In an interview, Shippen revealed that the first character to be created for the podcast was Sam. She thought about creating a character who had the ability to travel "into famous novels", but decided to turn the character into a time-traveller, as it was easier to write. At the same time, Shippen had been listening to podcasts and believed it would be interesting to hear the conversations between a time traveller and a therapist. From that point on, the other characters came into fruition.

==Reception==
David Chang of Medium, reviewing the first season, gave the podcast a positive review and described it as a "cross between In Treatment and X-Men". He praised the writing as "sharp and dramatic" and the voice actors' performances. He concluded by saying that while the podcast feels constrained, due to focusing solely on the therapy sessions, it manages to make it work.
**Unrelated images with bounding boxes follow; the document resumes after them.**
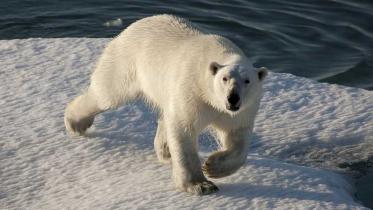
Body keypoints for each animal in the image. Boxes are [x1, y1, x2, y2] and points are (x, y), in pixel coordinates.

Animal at [64, 14, 268, 195]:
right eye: (224, 78)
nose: (232, 98)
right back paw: (75, 122)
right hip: (127, 62)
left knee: (165, 115)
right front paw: (200, 185)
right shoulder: (193, 92)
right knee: (107, 93)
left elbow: (237, 138)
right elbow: (184, 128)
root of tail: (135, 24)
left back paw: (165, 152)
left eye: (247, 81)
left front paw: (212, 166)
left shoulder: (240, 111)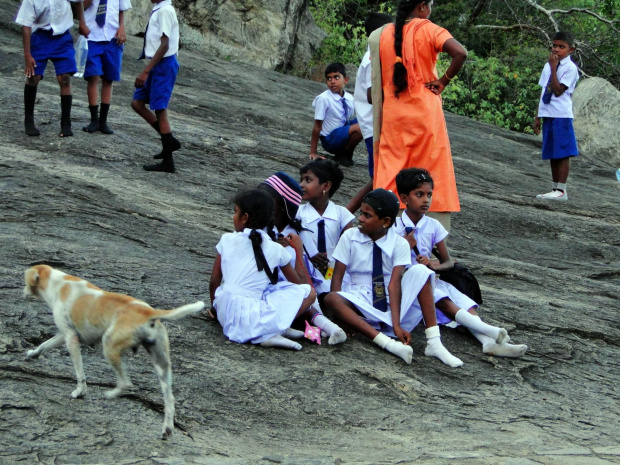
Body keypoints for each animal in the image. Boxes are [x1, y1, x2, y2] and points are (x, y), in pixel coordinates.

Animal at [23, 264, 203, 438]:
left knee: (125, 383)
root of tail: (148, 312)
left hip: (109, 345)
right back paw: (167, 428)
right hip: (161, 364)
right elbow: (44, 345)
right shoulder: (62, 335)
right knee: (169, 399)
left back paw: (111, 394)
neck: (58, 283)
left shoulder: (71, 338)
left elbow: (80, 373)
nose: (23, 292)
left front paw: (80, 392)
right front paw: (33, 354)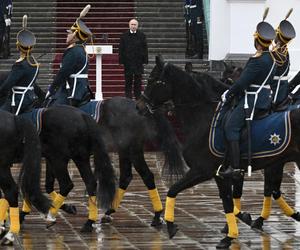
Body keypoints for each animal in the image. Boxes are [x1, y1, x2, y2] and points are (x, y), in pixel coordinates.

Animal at [137, 55, 300, 249]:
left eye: (153, 80)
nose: (139, 106)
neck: (202, 117)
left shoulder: (203, 170)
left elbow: (174, 190)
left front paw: (170, 224)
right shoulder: (220, 174)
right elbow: (227, 200)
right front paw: (232, 232)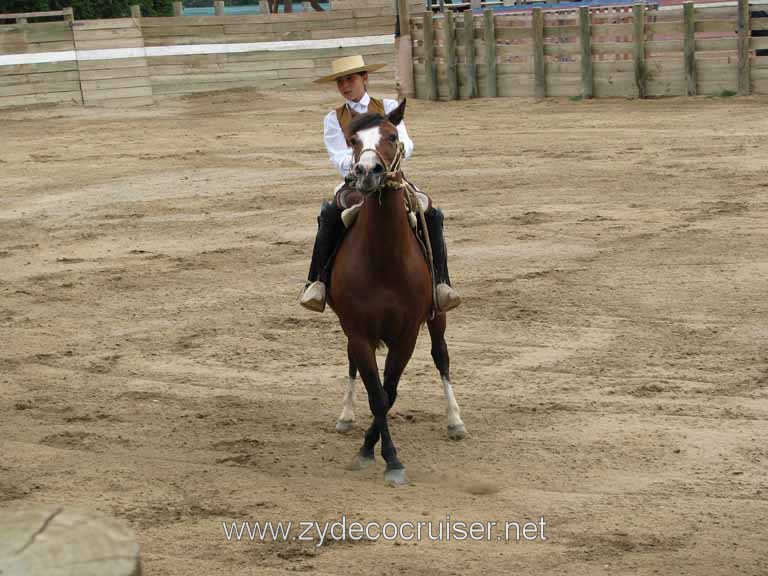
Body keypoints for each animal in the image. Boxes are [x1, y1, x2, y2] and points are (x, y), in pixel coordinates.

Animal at [328, 100, 464, 486]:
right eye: (352, 140)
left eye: (392, 136)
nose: (367, 171)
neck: (384, 260)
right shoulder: (358, 332)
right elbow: (377, 395)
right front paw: (376, 453)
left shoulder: (406, 336)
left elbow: (389, 392)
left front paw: (382, 454)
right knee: (352, 365)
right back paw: (345, 415)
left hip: (437, 318)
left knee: (441, 357)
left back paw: (455, 420)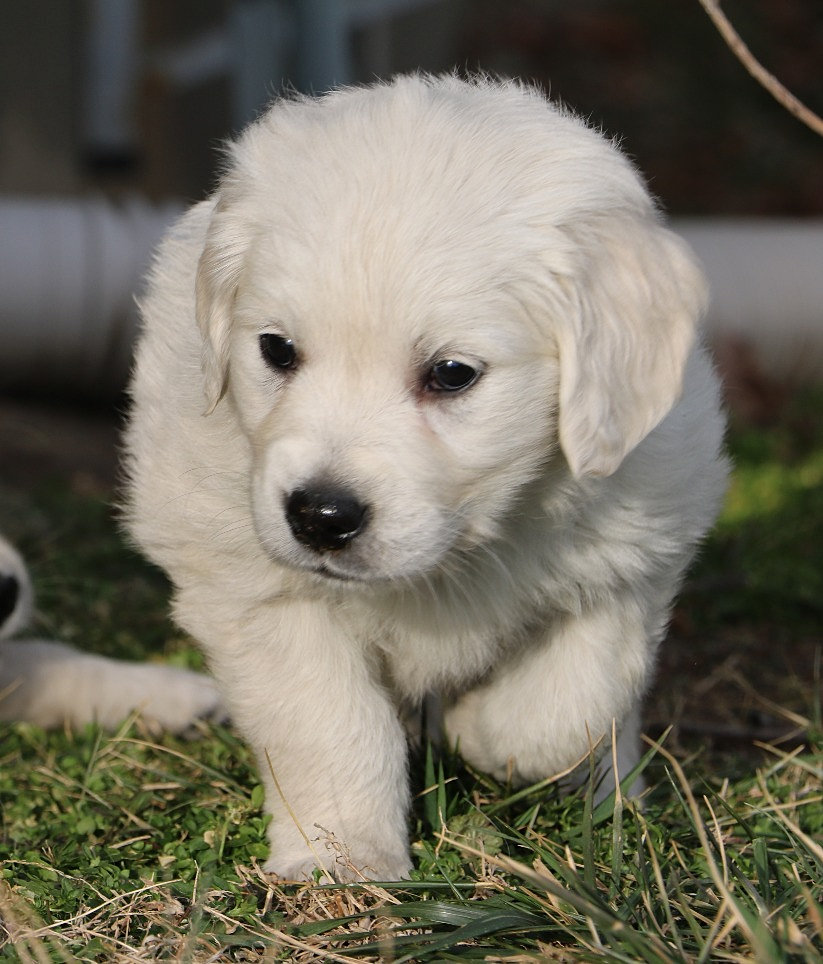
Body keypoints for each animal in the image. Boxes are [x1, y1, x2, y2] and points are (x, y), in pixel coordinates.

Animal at [122, 73, 728, 880]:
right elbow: (330, 723)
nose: (320, 516)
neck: (461, 550)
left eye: (451, 374)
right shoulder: (255, 591)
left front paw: (481, 730)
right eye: (276, 350)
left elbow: (567, 702)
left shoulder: (636, 548)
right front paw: (343, 858)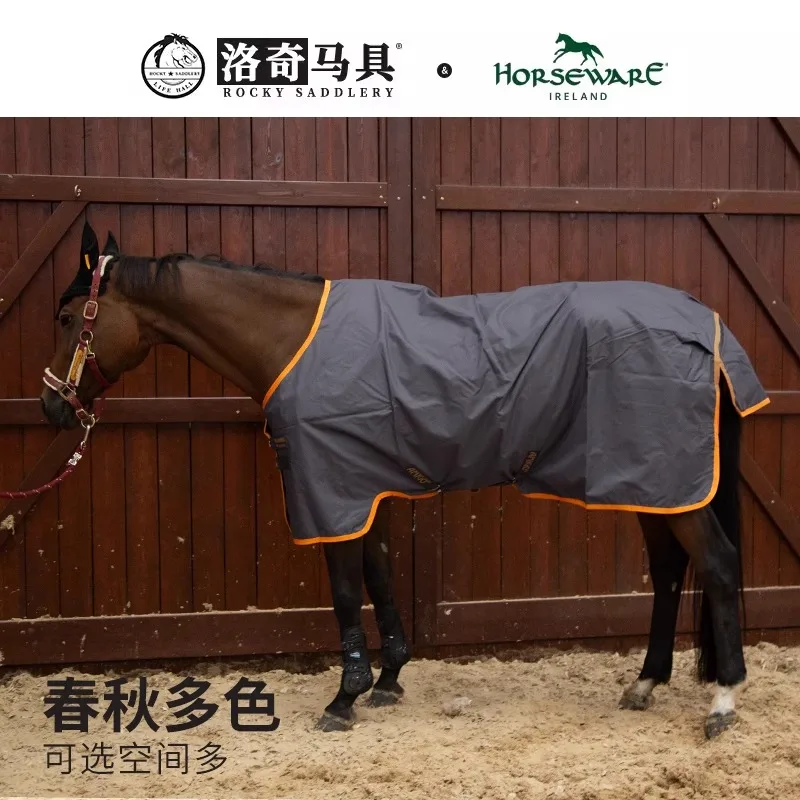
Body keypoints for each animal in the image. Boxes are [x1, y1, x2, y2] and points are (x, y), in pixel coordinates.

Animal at [41, 221, 769, 738]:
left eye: (65, 318)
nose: (52, 405)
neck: (295, 340)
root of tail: (707, 325)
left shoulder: (328, 489)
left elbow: (344, 590)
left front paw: (344, 698)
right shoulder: (361, 488)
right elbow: (381, 573)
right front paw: (387, 678)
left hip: (670, 484)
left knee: (718, 565)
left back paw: (724, 700)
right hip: (655, 482)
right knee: (671, 572)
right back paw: (645, 683)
Wired named The Bright Sessions one of the top 10 podcasts of 2016, describing it as "part Professor X, part Sigmund Freud", and stating that its entertaining and intriguing. Popular Science similarly praised The Bright Sessions and named it as one of the podcasts "every nerd should listen to".

==Other media==
===Television adaptation===
On July 17, 2017, it was announced that Lauren Shippen was working on a television adaptation of The Bright Sessions with Gabrielle Stanton.

===Literature===
On January 31, 2018, it was announced that Lauren Shippen would be writing a young adult trilogy of novels set in the same universe as the podcast, to be published by Tor Teen.
The first novel, The Infinite Noise was released in September 2019, and focused on Caleb and Adam during the events of the podcast. The second novel, A Neon Darkness, was released in September 2020 and followed Damien's backstory in 2006. The third novel, Some Faraway Place, was released in September 2021 and focuses on Rose Atkinson.